Exercise data START
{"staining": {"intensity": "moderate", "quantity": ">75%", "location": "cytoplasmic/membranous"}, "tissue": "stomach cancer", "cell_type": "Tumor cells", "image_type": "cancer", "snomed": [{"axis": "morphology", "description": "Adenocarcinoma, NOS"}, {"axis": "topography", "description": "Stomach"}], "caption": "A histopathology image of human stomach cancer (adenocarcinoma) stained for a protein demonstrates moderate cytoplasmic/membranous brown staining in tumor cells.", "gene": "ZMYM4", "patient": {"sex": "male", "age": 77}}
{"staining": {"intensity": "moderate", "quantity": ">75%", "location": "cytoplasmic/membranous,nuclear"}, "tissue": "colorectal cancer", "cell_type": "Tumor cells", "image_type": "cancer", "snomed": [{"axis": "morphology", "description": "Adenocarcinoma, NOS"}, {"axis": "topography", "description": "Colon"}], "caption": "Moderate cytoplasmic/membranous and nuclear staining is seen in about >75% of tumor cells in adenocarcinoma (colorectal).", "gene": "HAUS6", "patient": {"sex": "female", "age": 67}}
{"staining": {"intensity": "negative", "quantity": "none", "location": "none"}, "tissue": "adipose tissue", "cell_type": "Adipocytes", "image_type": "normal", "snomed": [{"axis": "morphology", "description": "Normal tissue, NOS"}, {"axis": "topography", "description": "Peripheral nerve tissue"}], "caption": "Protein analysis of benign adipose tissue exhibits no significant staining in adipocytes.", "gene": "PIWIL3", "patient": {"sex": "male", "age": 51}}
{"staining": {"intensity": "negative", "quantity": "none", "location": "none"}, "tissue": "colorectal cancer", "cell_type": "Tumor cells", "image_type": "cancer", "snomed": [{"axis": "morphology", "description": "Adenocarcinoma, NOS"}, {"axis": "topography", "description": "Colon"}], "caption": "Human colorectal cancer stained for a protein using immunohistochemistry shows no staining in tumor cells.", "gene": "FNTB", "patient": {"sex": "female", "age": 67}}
Exercise data END
Prompt |
Reproduce the material word for word. Leave nothing out.

Response below |
{"staining": {"intensity": "moderate", "quantity": ">75%", "location": "cytoplasmic/membranous"}, "tissue": "stomach cancer", "cell_type": "Tumor cells", "image_type": "cancer", "snomed": [{"axis": "morphology", "description": "Adenocarcinoma, NOS"}, {"axis": "topography", "description": "Stomach"}], "caption": "A histopathology image of human stomach cancer (adenocarcinoma) stained for a protein demonstrates moderate cytoplasmic/membranous brown staining in tumor cells.", "gene": "ZMYM4", "patient": {"sex": "male", "age": 77}}
{"staining": {"intensity": "moderate", "quantity": ">75%", "location": "cytoplasmic/membranous,nuclear"}, "tissue": "colorectal cancer", "cell_type": "Tumor cells", "image_type": "cancer", "snomed": [{"axis": "morphology", "description": "Adenocarcinoma, NOS"}, {"axis": "topography", "description": "Colon"}], "caption": "Moderate cytoplasmic/membranous and nuclear staining is seen in about >75% of tumor cells in adenocarcinoma (colorectal).", "gene": "HAUS6", "patient": {"sex": "female", "age": 67}}
{"staining": {"intensity": "negative", "quantity": "none", "location": "none"}, "tissue": "adipose tissue", "cell_type": "Adipocytes", "image_type": "normal", "snomed": [{"axis": "morphology", "description": "Normal tissue, NOS"}, {"axis": "topography", "description": "Peripheral nerve tissue"}], "caption": "Protein analysis of benign adipose tissue exhibits no significant staining in adipocytes.", "gene": "PIWIL3", "patient": {"sex": "male", "age": 51}}
{"staining": {"intensity": "negative", "quantity": "none", "location": "none"}, "tissue": "colorectal cancer", "cell_type": "Tumor cells", "image_type": "cancer", "snomed": [{"axis": "morphology", "description": "Adenocarcinoma, NOS"}, {"axis": "topography", "description": "Colon"}], "caption": "Human colorectal cancer stained for a protein using immunohistochemistry shows no staining in tumor cells.", "gene": "FNTB", "patient": {"sex": "female", "age": 67}}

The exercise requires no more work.